In attesa del film, gli album perduti: Bruce Springsteen – Tracks II: The Lost Albums.
Si può ancora scrivere sull’opera di Bruce Springsteen? Si può ancora riuscire a dire qualcosa di originale, qualcosa di già non detto. Dopo più di cinquant’anni di musica forse non vale nemmeno la pena provare a fare un bilancio. Di Springsteen del resto ormai conosciamo vita, morte e miracoli. A breve uscirà anche un film dedicato alla realizzazione di uno dei suoi album più intensi, Nebraska. Un film tratto dall’ottimo libro di Warren Zanes, Liberami dal nulla, edito in Italia da Jimenez edizioni, che, si spera, sarà più decente dell’osannato A Complete Unknown, anch’esso ispirato ad un altro bel volume, Il giorno che Bob Dylan prese la chitarra elettrica, di Elijah Wald.
Un commento ‘a caldo’ sui 9 LP
E proprio dal periodo tra Nebraska e Born in the USA inizia questo Tracks II: The Lost Albums, appena uscito. Si tratta di una mole enorme di brani quasi del tutto inediti, che coprono un arco di tempo molto ampio, dal 1983 al 2018. Trentacinque anni. Va detto subito: piuttosto che una recensione, queste poche righe non vogliono essere altro che l’espressione di sensazioni avute da un primissimo e veloce ascolto dei 9 LP che compongono il cofanetto. Parliamo, per la maggior parte di brani finiti, lavorati, arrangiati e registrati. E sui quali Springsteen, negli anni, aveva messo un punto fermo. Tranne che per le LA Garage Sessions ’83, il primo dei lost albums, nessuno degli altri brani riporta l’idea del demo, del provino, delle takes interrotte dal fonico, cioè una sorta di ‘riempitivo’, come quelli di altre aperture di archivi musicali eccellenti (Young, Zappa, Hendrix, lo stesso Dylan e altri).

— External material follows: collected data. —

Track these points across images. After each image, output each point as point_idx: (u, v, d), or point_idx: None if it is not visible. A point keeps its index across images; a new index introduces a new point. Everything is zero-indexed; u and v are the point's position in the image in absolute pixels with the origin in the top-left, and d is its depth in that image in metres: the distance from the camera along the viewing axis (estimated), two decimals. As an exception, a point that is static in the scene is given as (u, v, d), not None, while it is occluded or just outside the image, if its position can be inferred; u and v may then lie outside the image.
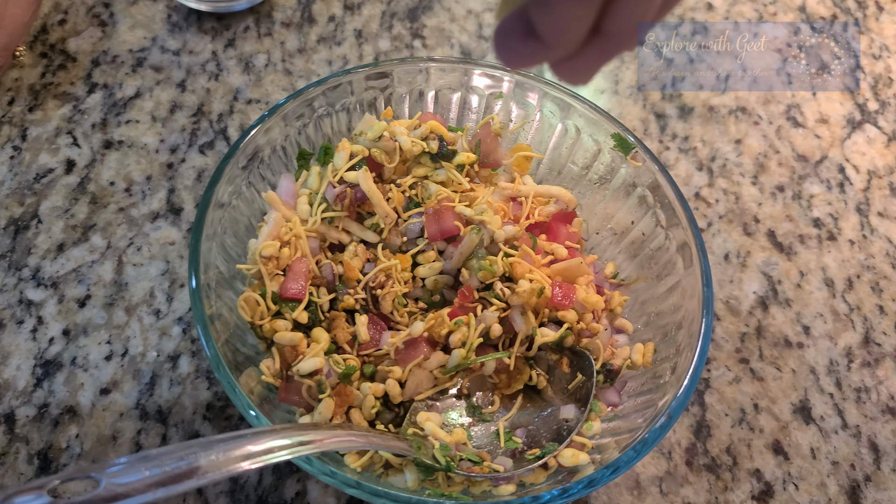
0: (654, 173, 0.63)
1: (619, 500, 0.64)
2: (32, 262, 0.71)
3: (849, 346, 0.74)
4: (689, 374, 0.52)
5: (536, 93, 0.68)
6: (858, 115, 0.91)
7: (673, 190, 0.62)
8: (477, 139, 0.66)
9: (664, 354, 0.59)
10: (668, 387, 0.54)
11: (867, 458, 0.68)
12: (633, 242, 0.67)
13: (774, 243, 0.80)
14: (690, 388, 0.52)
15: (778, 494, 0.66)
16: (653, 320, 0.62)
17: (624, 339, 0.63)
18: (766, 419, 0.69)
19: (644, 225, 0.65)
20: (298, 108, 0.63)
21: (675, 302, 0.61)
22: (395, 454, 0.54)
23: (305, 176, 0.64)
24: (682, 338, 0.57)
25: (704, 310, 0.55)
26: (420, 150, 0.64)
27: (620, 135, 0.65)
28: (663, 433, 0.51)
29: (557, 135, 0.70)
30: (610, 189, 0.68)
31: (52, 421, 0.63)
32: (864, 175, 0.86)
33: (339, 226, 0.63)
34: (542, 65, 0.38)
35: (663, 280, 0.63)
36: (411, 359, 0.56)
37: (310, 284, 0.60)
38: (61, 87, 0.83)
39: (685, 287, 0.59)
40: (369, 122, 0.64)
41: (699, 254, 0.58)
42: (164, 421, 0.64)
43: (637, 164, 0.64)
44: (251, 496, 0.61)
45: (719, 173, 0.84)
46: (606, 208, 0.69)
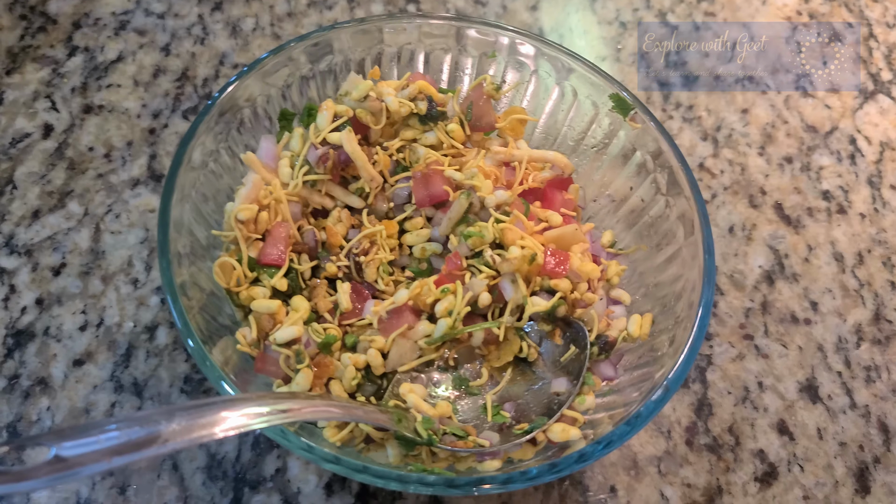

Tracks II: The Lost Albums mostra un Bruce Springsteen differente da quello degli stadi
La prima impressione è che si tratti di un ritratto intimo. Un mettersi a nudo completo. È l’uomo solitario delle Streets of Philadelphia Sessions. Il western, il cantante country o il bluesman malinconico. Deserti, caldo, praterie, sole. E poi il confine. Quello tra USA e Mexico. Quel confine, e non solo quello, che lo fa scagliare contro Trump e la nuova amministrazione americana. E sono i dischi Faithless, Somewhere North of Nashville e Inyo. O ancora il crooner con orchestre al seguito e Sinatra in mente (Twilight Hours) Infine il rocker da migliaia di spettatori (Perfect World).
Bruce sembra ormai aver fatto i conti con tutte le sue passioni musicali. Senza remore. E senza incertezze oggi riesce a mostrarci che negli anni ha svestito i panni del Boss, per scrivere e cantare ciò che gli andava più a genio. Questo sembra venir fuori dal primissimo ascolto di questo enorme Tracks II. Certo il livello dei brani non è sempre lo stesso, talvolta una vena di stanchezza, in qualche caso un po’ di ‘stallo’. E del resto si tratta di brani che Springsteen in principio ha lasciato fuori dalla sua produzione ufficiale. Per qualcuno ha avuto ragione. Altri, anzi molti, invece, non avrebbero sfigurato sui dischi ufficiali. Li sentiamo oggi. E ne sentiremo ancora.
Mi sembra quasi che Bruce voglia dirci di ascoltarlo con lentezza, questo regalo. Un po’ alla volta. Piano piano. Forse ha pensato anche alla nostra, di intimità. A volte stare con sé stessi fa bene. E lui l’ha fatto. Ed ha chiamato anche noi.